Mientras, en el jardín del centro, empezaban a acumularse los cadáveres que ya no cabían en la morgue. Eran una treintena en menos de dos horas y las ambulancias seguían llegando. Los empleados los cubrían con bolsas de plástico azules. Muchos apenas eran unos cuantos pedazos sueltos. Al final del día, el juez instructor del caso, Ahmed al Hillali, cifró en 112 los muertos y en 235 los heridos. No fueron las únicas víctimas del día.

Casi a la misma hora, en Bagdad, otra tanda de explosiones sucesivas dejó 70 muertos y 321 heridos más en el principal santuario shii de la capital, el de la Kadhumiya, según informó el ministro iraquí de Salud, Jodair Abbás.

Los guardias de seguridad del recinto dijeron que fueron obra cuatro suicidas. Sin embargo, más tarde la policía informó que uno de los presuntos suicidas había sido detenido y el general Mark Kimmitt, director adjunto de operaciones militares de la Coalición, dijo que fueron tres los hombres bomba que perpetraron el atentado de Bagdad.

En cuanto a las explosiones de Kerbala, Kimmitt explicó que se habían empleado tres medios: un kamikaze, explosivos camuflados y obuses de mortero.

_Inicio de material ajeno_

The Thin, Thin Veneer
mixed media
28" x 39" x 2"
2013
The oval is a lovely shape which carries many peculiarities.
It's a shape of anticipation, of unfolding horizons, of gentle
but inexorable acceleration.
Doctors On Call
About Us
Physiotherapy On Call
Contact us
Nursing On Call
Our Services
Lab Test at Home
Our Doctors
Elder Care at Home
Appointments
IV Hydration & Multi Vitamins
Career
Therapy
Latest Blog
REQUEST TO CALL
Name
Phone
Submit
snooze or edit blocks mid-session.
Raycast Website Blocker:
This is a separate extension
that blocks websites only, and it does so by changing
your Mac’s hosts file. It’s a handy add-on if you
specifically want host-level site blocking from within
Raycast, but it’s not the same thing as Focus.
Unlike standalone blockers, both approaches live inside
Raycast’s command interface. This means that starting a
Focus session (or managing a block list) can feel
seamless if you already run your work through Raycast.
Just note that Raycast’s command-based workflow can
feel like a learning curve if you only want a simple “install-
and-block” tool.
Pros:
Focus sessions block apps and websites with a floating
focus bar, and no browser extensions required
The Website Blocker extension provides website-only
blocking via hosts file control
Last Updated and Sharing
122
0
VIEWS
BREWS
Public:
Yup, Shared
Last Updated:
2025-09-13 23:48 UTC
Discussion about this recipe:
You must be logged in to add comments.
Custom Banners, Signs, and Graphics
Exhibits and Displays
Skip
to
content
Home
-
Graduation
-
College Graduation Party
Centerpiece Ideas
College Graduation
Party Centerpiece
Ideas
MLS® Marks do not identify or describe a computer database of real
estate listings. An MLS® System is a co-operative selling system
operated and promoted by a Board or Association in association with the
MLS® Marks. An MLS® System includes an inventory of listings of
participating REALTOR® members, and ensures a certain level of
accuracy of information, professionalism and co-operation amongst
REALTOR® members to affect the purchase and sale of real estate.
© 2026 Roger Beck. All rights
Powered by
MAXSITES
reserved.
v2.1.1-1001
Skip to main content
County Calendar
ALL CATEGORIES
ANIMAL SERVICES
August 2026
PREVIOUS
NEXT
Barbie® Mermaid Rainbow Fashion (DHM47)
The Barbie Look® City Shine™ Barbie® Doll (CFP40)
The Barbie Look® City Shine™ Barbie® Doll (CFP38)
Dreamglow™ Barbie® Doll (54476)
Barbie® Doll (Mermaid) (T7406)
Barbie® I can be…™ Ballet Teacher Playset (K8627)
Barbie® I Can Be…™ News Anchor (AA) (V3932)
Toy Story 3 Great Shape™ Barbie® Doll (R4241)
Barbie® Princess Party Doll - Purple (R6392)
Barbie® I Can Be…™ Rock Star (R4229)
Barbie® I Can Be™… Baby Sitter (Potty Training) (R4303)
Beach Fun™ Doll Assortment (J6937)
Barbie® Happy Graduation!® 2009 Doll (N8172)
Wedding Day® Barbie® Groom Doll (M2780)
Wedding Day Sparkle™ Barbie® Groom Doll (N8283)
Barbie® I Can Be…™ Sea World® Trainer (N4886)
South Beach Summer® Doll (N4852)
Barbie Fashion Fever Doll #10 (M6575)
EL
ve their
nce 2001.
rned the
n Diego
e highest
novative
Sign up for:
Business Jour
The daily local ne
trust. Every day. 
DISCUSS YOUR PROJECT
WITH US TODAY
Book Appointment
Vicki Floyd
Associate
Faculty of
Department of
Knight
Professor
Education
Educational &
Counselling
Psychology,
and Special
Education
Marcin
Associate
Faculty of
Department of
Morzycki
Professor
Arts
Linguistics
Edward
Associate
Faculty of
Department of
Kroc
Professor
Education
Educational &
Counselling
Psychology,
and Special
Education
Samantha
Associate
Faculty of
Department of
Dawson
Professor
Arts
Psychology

A primera hora de la tarde, aún había peregrinos que seguían llegando al mausoleo del imam Hussein bajo un sol que ya no es de invierno. Ajenos con toda seguridad a lo ocurrido, se golpeaban el pecho, coreaban consignas religiosas y exhibían sus espadas aún impolutas. Pero a esas horas, las fuerzas polacas de la Coalición, bajo cuyo mando está la provincia de Kerbala, ya habían sellado las entradas y salidas de la ciudad para ayudar a la policía local en la captura de sospechosos. Al final del día, había nueve detenidos.